### INPUT MATERIAL ###
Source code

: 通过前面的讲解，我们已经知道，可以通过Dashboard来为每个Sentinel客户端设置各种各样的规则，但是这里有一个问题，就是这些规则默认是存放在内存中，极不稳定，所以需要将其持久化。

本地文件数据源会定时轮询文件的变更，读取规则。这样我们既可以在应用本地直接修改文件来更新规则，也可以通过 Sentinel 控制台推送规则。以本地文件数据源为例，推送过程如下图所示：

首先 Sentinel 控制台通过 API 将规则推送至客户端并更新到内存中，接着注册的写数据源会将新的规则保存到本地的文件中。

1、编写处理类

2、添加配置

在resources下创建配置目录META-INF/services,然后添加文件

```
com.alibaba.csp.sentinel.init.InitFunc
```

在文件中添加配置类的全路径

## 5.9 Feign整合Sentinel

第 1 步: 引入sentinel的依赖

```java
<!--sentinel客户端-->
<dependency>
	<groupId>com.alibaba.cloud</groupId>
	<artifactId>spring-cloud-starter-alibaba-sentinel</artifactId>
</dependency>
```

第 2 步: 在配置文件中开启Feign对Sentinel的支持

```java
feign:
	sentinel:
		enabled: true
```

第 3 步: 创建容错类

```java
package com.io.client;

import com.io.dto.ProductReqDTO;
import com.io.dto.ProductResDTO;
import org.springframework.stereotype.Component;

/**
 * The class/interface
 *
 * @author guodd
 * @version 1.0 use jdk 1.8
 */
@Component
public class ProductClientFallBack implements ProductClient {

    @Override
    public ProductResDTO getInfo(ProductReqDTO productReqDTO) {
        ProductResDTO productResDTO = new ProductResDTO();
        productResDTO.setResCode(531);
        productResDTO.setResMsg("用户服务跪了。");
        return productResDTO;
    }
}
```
###
_WHAT IS NEEDED:_ Reproduce every line of the data without changing a word.

_SOLUTION FOR THIS PROBLEM:_
Source code

: 通过前面的讲解，我们已经知道，可以通过Dashboard来为每个Sentinel客户端设置各种各样的规则，但是这里有一个问题，就是这些规则默认是存放在内存中，极不稳定，所以需要将其持久化。

本地文件数据源会定时轮询文件的变更，读取规则。这样我们既可以在应用本地直接修改文件来更新规则，也可以通过 Sentinel 控制台推送规则。以本地文件数据源为例，推送过程如下图所示：

首先 Sentinel 控制台通过 API 将规则推送至客户端并更新到内存中，接着注册的写数据源会将新的规则保存到本地的文件中。

1、编写处理类

2、添加配置

在resources下创建配置目录META-INF/services,然后添加文件

```
com.alibaba.csp.sentinel.init.InitFunc
```

在文件中添加配置类的全路径

## 5.9 Feign整合Sentinel

第 1 步: 引入sentinel的依赖

```java
<!--sentinel客户端-->
<dependency>
	<groupId>com.alibaba.cloud</groupId>
	<artifactId>spring-cloud-starter-alibaba-sentinel</artifactId>
</dependency>
```

第 2 步: 在配置文件中开启Feign对Sentinel的支持

```java
feign:
	sentinel:
		enabled: true
```

第 3 步: 创建容错类

```java
package com.io.client;

import com.io.dto.ProductReqDTO;
import com.io.dto.ProductResDTO;
import org.springframework.stereotype.Component;

/**
 * The class/interface
 *
 * @author guodd
 * @version 1.0 use jdk 1.8
 */
@Component
public class ProductClientFallBack implements ProductClient {

    @Override
    public ProductResDTO getInfo(ProductReqDTO productReqDTO) {
        ProductResDTO productResDTO = new ProductResDTO();
        productResDTO.setResCode(531);
        productResDTO.setResMsg("用户服务跪了。");
        return productResDTO;
    }
}
```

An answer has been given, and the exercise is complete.